Studies show that even those who do discover warning signs of breast cancer wait an average of ten months before seeking medical advice. Marc Futterweit of Wayne had no idea men could get breast cancer. “I said to my doctor, I don’t have breasts. Guys have pecs,” Futterweit said. Futterweit first went to his doctor when he noticed some unusual dark discharge from his nipple. Eventually, after several misdiagnoses, a biopsy revealed that he had breast cancer, but fortunately, it was isolated. “I was lucky,” he said. “But men can get this, and men can die from this as well.” As a male breast cancer survivor, Futterweit now speaks out about this disease in an attempt to raise awareness and encourage men to check themselves regularly. “Tell your father, tell your son, your nephew, your grandfather, that this can happen to them.”

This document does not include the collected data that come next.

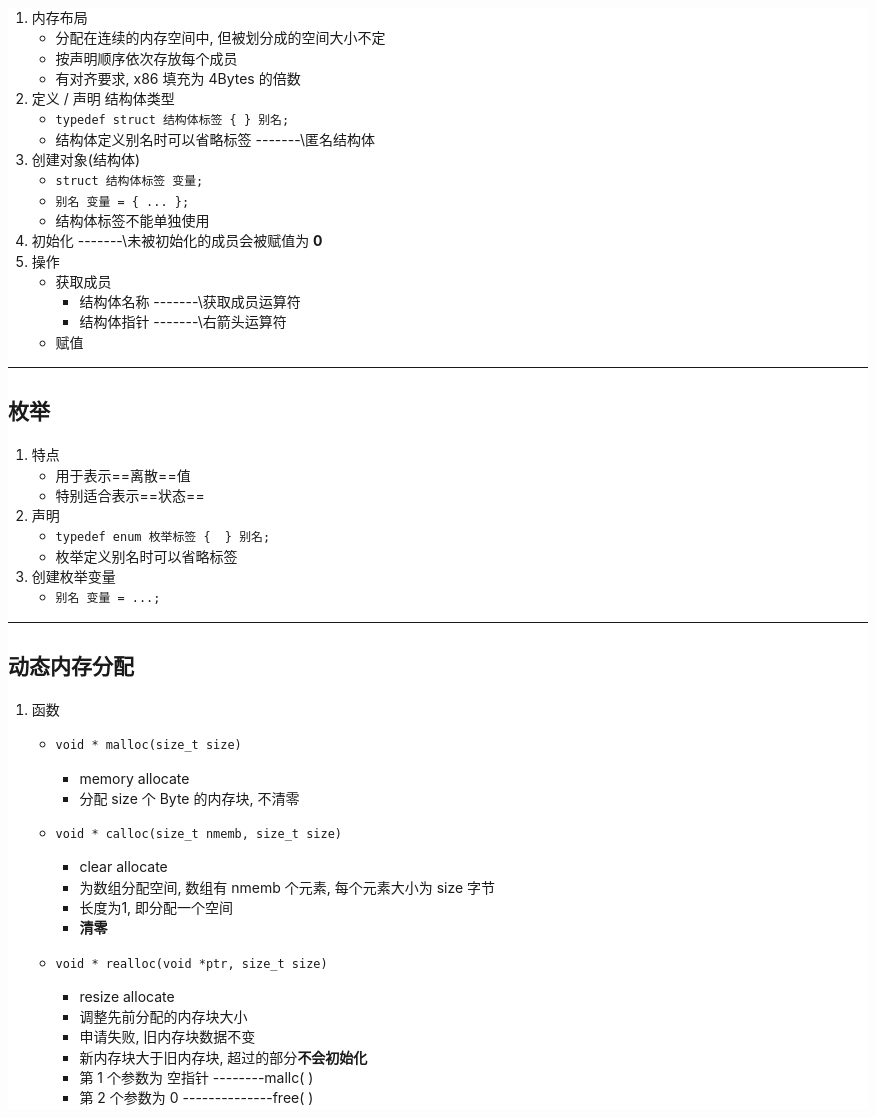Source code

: 1. 内存布局
    - 分配在连续的内存空间中, 但被划分成的空间大小不定
    - 按声明顺序依次存放每个成员
    - 有对齐要求, x86 填充为 4Bytes 的倍数
2. 定义 / 声明 结构体类型
    - `typedef struct 结构体标签 { } 别名;`
    - 结构体定义别名时可以省略标签 -------\匿名结构体
3. 创建对象(结构体)
    - `struct 结构体标签 变量;`
    - `别名 变量 = { ... };`
    - 结构体标签不能单独使用
4. 初始化 -------\未被初始化的成员会被赋值为 **0**
5. 操作
    - 获取成员
        - 结构体名称 -------\获取成员运算符
        - 结构体指针 -------\右箭头运算符
    - 赋值

* * *

## 枚举

1. 特点
    - 用于表示==离散==值
    - 特别适合表示==状态==
2. 声明
    - `typedef enum 枚举标签 {  } 别名;`
    - 枚举定义别名时可以省略标签
3. 创建枚举变量
    - `别名 变量 = ...;`

* * *

## 动态内存分配

1. 函数
    - `void * malloc(size_t size)`

        - memory allocate
        - 分配 size 个 Byte 的内存块, 不清零
    - `void * calloc(size_t nmemb, size_t size)`

        - clear allocate
        - 为数组分配空间, 数组有 nmemb 个元素, 每个元素大小为 size 字节
        - 长度为1, 即分配一个空间
        - **清零**

    - `void * realloc(void *ptr, size_t size)`

        - resize allocate
        - 调整先前分配的内存块大小
        - 申请失败, 旧内存块数据不变
        - 新内存块大于旧内存块, 超过的部分**不会初始化**
        - 第 1 个参数为 空指针 --------mallc( )
        - 第 2 个参数为 0 --------------free( )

Griola says that this is exactly why the joint Blue Wave in a Sea of Pink initiative was created—to help increase male breast cancer awareness and bring it more prominently into the public conversation about breast cancer. Komen North Jersey also wanted a more formal way of recognizing and honoring male breast cancer survivors. “The name was inspired by the amazing ‘sea’ of pink survivors at our annual Race for the Cure Survivor Celebration,” says Griola. “It is always an incredibly inspiring moment, and we thought this was very symbolic in terms of male breast cancer survivors—they truly are a ‘blue wave in a sea of pink.’”
In setting aside a week during October National Breast Cancer Awareness Month, New Jersey’s governor joins those in Pennsylvania, Connecticut, New York and Massachusetts in recognizing the importance of bringing information about male breast cancer to the forefront.